L'ombra oblunga della pittura di Cornelia Badelita
Da Peola Simondi le predelle dell'artista rumena dialogano con la storia dell'arte e della pittura

Può una predella diventare fulcro di un’opera pittorica? Sì, se si tratta del «Cristo morto» di Holbein conservato al Kunstmuseum di Baslea, a poca distanza dal «Compianto sul Cristo morto» di Böcklin. L’opera di Holbein, sorta di pre-giacomettiano contraltare gotico al trionfo prospettico dell’opera di analogo soggetto di Mantegna, appare in un celebre passo de L’idiota di Dostoevskij; osservando quel quadro, dice il principe Myškin, «c’è da perdere ogni fede». Ma se l’interlocutore di Rogožin non vi leggeva altro che il trionfo della morte sulla divinità, Cornelia Badelita, artista del XXI secolo, vi prende spunto per rilanciare, se non l’eternità, certo la durata e le ragioni della permanenza della pittura nei linguaggi artistici contemporanei.
Da sempre l’artista di origine rumena (Radauti, 1982), da tempo stabilitasi in Italia, articola le sue opere intorno a tre punti di riferimento. Il primo è il dialogo con la storia dell’arte e della pittura, anche nei suoi protagonisti minori, come l’olandese Adriaen Coorte, autore di nature morte tra Sei e Settecento; il secondo è un concetto di arte come esercizio quotidiano in cui coesistono una dimensione esistenziale e una ritualità tecnica di alto livello; il terzo è l’ossessione per il doppio, per la specularità, per la smagliatura nell’iterazione.

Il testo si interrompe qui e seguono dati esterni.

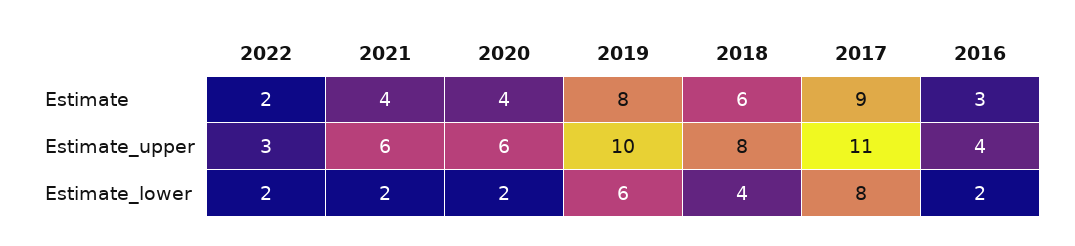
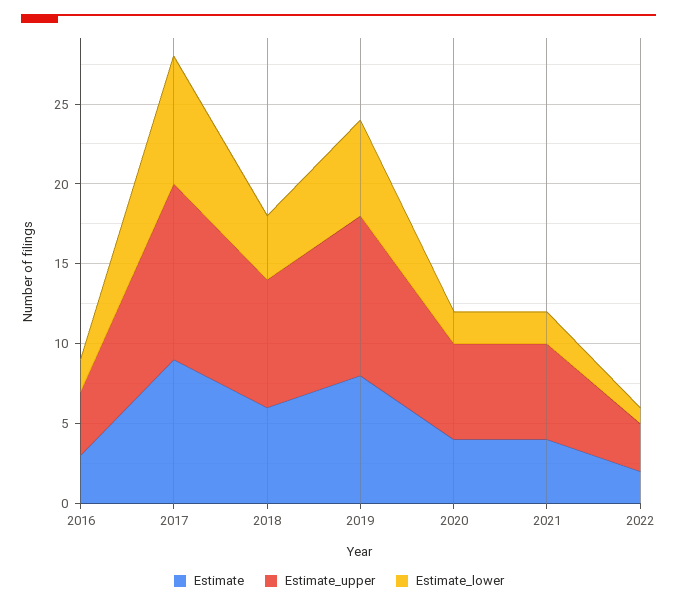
Estimate_lower, 2022: 2 -> 1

Per un’autrice di nature morte i cui soggetti appartengono a una quotidianità animata da fragili giocattoli, sculture infantili, biscotti, noci pronte ad esaltare la loro anche inquietante natura bivalve, così simile all’encefalo umano, ciò che è tradizionalmente «laterale» può acquisire sorporendente centralità. Della pala d’altare, al trionfo dell’epifania sacra dello scomparto centrale preferisce la terrena narrazione di ciò che precede, anticipa, annuncia o è «causa» di quanto vediamo in alto. Questa narrazione è nella predella, e nella sua forma oblunga, in questo caso di 10 centimetri d’altezza per un metro di lunghezza, prendono vita le nature morte, di preziosa fattura neofiamminga, di Badelita.
Dall’uso di un doppio pennello scaturiscono in coppia oggetti simultaneamente messi a fuoco e sfocati, come destruttturati nella loro composizione gestuale e cromatica. Altri elementi innescano una favolosa danza, altri ancora rimandano a ciò che rimane di un’azione già consumata, come il «pongo» modellato da una mano infantile. Predelle, ma anche fregi posti al livello dello sguardo del visitatore, il «Continuu» (titolo che li riunisce nella galleria Peola Simondi sino al 7 maggio) di questi dipinti ammicca alla bella pittura per rivelare che dietro l’intimismo della «lateralità» si celano spesso enigmi e verità.